The U.S. is investigating the death of Palestinian American journalist Shirin Abu Akleh. Israel's defense minister said Israel would not cooperate.

The investigation was rebuffed Tuesday by Israeli Prime Minister Yair Lapid, who said during a speech to Israel's parliament that, "Our strong protest has been conveyed to the Americans at the appropriate levels. IDF soldiers will not be investigated by the FBI or by any foreign country or body, however friendly."

He added, "The IDF is a moral and ethical army. IDF soldiers and their commanders defend the State of Israel. They thoroughly investigate any irregular event and are committed to the values and laws of democracy."

On Monday, Israeli Defense Minister Benny Gantz first said that the U.S. Department of Justice had launched an independent investigation into the shooting and killing of Abu Akleh. The investigation is reportedly to be conducted by the FBI.

A Justice Department spokesman had no comment when asked by the Associated Press on the matter, and there were no details about when an investigation might begin and what it would entail. However, such a probe into Israeli actions would be a rare, if not unprecedented, step. 

An FBI spokesman told Fox News Digital that, "the FBI does not confirm or deny conducting specific investigations." Fox News Digital questions sent to the Department of Justice remain unanswered.


Shireen Abu Akleh poster

Israel's defense minister said the Department of Justice had launched an investigation into Palestinian journalist Shireen Abu Akleh's death. Its defense minister said Israel would not cooperate in an external investigation. (Guy Smallman/Getty Images)

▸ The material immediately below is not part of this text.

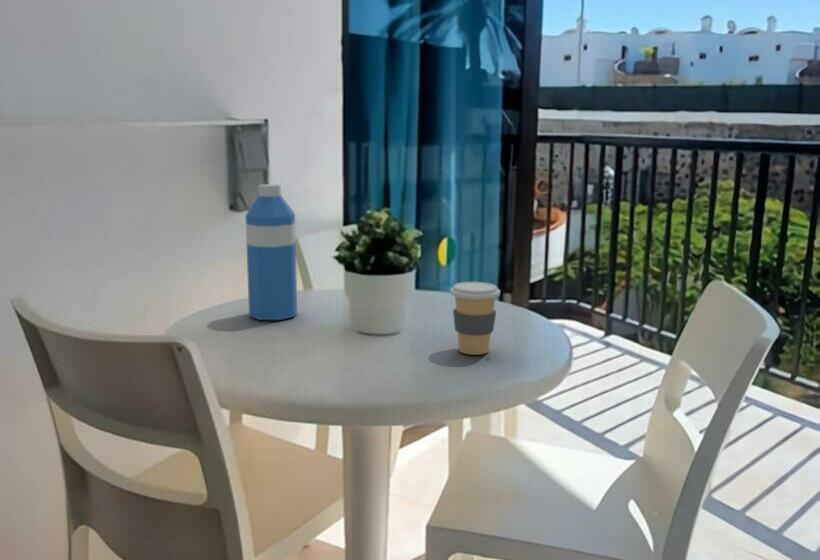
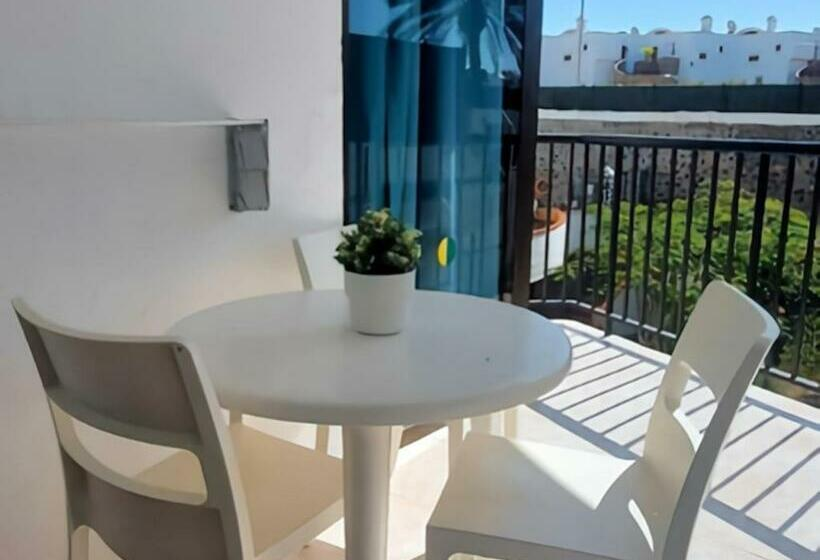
- water bottle [244,183,298,321]
- coffee cup [449,281,501,356]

Abu Akleh, an Al Jazeera journalist, was fatally shot while on assignment in the West Bank Palestinian town of Jenin, covering an IDF raid on terrorists in May 2022. 

Gantz wrote on Twitter that the U.S. decision is a "grave mistake." He said Israel would stand by its soldiers and not cooperate with the external investigation. "The IDF has conducted a professional, independent investigation, which was presented to American officials with whom the case details were shared."   

Abu Akleh's brother, Tony Abu Akleh, told Al Jazeera the family was optimistic about reports of a U.S. inquiry, saying it is "very important to hold those responsible accountable and prevent similar crimes. We hope this will be a turning point in the investigation into Shireen's death," he said.

Al Jazeera veteran journalist Shireen Abu Akleh

Mourners hold a banner depicting slain Al Jazeera veteran journalist Shireen Abu Akleh as they walk from the Old City of Jerusalem to her burial site, Friday, May 13, 2022. Abu Akleh, a Palestinian-American reporter who covered the Mideast conflict for more than 25 years, was shot dead Wednesday during an Israeli military raid in the West Bank town of Jenin. (AP Photo/Ariel Schalit)


There has been intense pressure for a U.S. inquiry from Abu Akleh's family and Democratic members of Congress, including several moderate lawmakers known for their strong support for the US-Israel relationship, such as Sen. Robert Menendez and Sen. Corey Booker. A few days after her death, 57 Democratic lawmakers signed a letter to U.S. Secretary of State Antony Blinken and the FBI's director demanding an independent investigation into the killing. 

Several media investigations, including one by the U.N., concluded that the shot came from IDF fire and killed Abu Akleh, similar to the Palestinian position. 

Benny Gantz

Israel's Minister of Defense Benny Gantz said Israel would not cooperate with a Department of Justice investigation into the death of a Palestinian reporter.  (Amir Levy/Getty Images)

Israel initially dismissed the reports and claims, only to admit in September, after another extensive investigation monitored by the U.S, that an Israeli soldier likely shot Abu Akleh by mistake. The Israeli army closed the investigation and refused to indict those involved. 

The announcement came after the Israeli elections which resulted in Benjamin Netanyahu being tasked with forming a new right-wing government.